I would go into an effect that was an outright impossibility. What do I mean by that? I mean something that is impossible as opposed to just wildly unlikely. A matching shuffled deck effect is a one in a shit-tonillion chance, but a color changing deck is something that is a complete impossibility. You want to go with the complete impossibility.

Why would they react better to a complete impossibility if a one in a billion effect is too much to handle? Because this isn't the Too Impossible Theory, it's the Too Inconceivable Theory. People don't have a problem conceiving of a 1 in 100 shot. And people have no problem conceiving something being impossible.  In my experience, it's when something is in that grey area between "improbable" and "completely impossible" that I think some people's reactions can falter because they don't have a full grasp on the nature of the impossibility. 

In Summary

So, let me bring it back to Hopeless' question from last week where he asks:

Regarding "you're a magician you can make me do anything," is this a barrier you've experienced or had any luck breaking down?

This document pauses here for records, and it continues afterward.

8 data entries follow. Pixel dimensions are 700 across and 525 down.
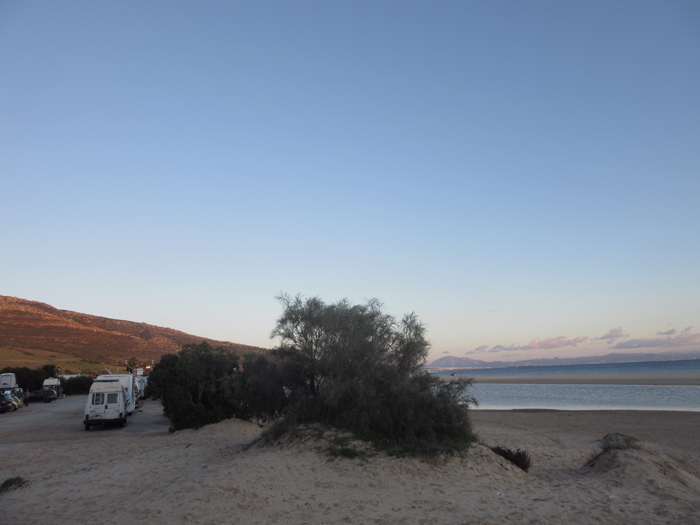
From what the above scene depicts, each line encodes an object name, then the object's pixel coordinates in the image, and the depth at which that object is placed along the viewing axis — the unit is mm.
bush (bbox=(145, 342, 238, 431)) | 18781
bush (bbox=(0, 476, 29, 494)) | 9680
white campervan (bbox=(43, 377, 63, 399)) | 43750
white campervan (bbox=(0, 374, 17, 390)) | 38772
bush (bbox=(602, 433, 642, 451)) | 11031
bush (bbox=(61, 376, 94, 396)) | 52281
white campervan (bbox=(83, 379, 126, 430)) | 20844
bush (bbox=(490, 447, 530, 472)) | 10734
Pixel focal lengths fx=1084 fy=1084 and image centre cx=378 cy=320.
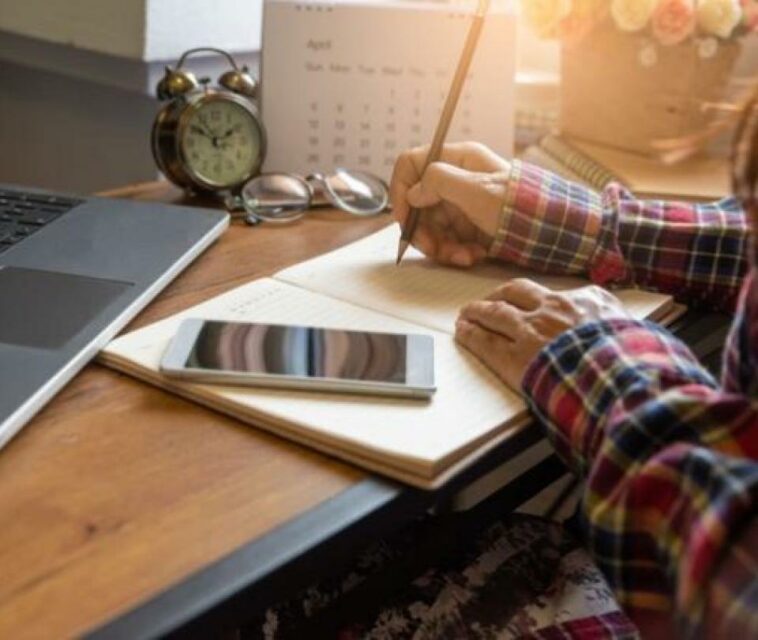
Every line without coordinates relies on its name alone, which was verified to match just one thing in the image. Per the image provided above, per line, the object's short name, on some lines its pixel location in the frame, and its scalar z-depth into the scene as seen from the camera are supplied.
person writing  0.53
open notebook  0.64
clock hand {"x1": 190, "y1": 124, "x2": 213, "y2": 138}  1.09
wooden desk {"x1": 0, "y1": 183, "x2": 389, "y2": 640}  0.53
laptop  0.71
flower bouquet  1.21
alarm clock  1.09
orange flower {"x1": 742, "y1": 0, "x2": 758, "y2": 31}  1.20
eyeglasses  1.09
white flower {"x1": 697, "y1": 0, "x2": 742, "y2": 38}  1.20
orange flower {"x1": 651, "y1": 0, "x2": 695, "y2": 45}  1.20
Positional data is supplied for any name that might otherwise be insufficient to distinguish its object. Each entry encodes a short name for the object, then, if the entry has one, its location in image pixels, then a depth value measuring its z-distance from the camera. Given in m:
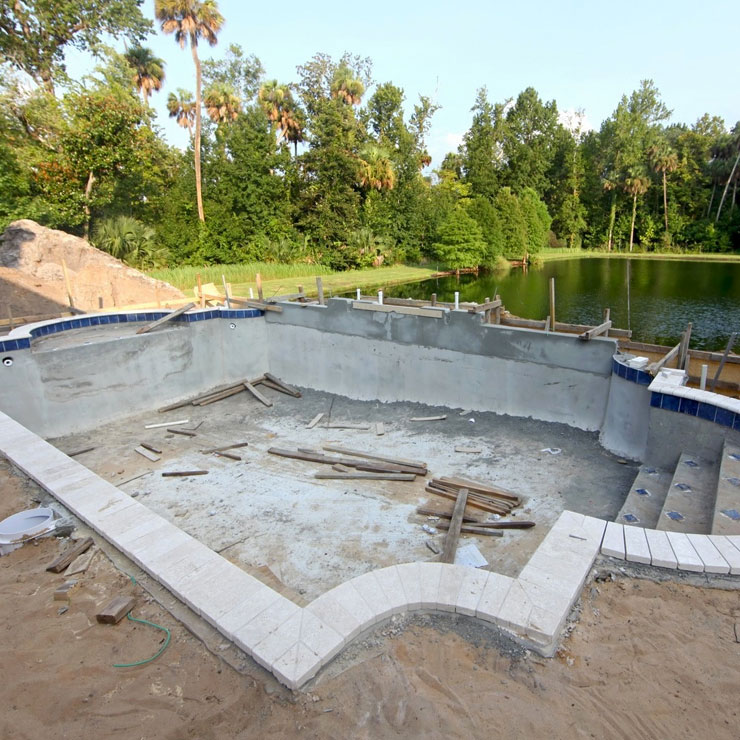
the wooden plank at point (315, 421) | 10.37
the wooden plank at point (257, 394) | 11.70
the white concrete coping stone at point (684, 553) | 3.38
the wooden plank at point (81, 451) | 8.76
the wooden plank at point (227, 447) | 8.94
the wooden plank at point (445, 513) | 5.83
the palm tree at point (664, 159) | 49.25
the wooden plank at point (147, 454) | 8.57
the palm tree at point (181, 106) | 37.34
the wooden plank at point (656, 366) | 7.36
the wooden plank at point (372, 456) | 7.79
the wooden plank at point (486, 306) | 10.11
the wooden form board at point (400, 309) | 10.53
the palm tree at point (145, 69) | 33.69
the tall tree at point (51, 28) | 25.81
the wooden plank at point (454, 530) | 4.97
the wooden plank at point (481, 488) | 6.48
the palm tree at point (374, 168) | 36.65
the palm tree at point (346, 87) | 37.88
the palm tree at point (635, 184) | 50.22
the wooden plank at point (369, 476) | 7.39
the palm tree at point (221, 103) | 36.56
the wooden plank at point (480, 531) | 5.48
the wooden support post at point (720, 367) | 7.86
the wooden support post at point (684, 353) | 8.77
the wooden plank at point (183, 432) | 9.84
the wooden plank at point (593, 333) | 8.62
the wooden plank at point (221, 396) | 11.47
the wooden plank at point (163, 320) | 11.13
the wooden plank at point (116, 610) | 3.04
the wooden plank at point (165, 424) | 10.24
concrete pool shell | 3.03
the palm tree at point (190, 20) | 27.84
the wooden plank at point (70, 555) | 3.52
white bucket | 3.79
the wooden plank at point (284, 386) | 12.25
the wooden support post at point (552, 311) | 10.39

To summarize my two posts about this...

  • A muted reaction of "Well, I guess you're a magician and you can make me do anything," suggests they were fooled but not moved by the trick.
  • If you know your presentation is strong (based on other performances) then it's likely that type of response is a form of a Non-Explanation, which is a default way some people will dismiss a trick rather than engage with the mystery.
  • If you find they respond to all tricks that way, then you've have found someone who is not comfortable with the unknown and they will likely never be a good audience for your magic. 
  • On the other hand, If you find they enjoy some tricks but resort to a non-explanation/become Unmoved with vast improbabilities, it's possible that they check out when confronted with things that are too inconceivable. Stick with effects that are more immediately comprehensible: either pure impossibilities or more conceivable improbabilities.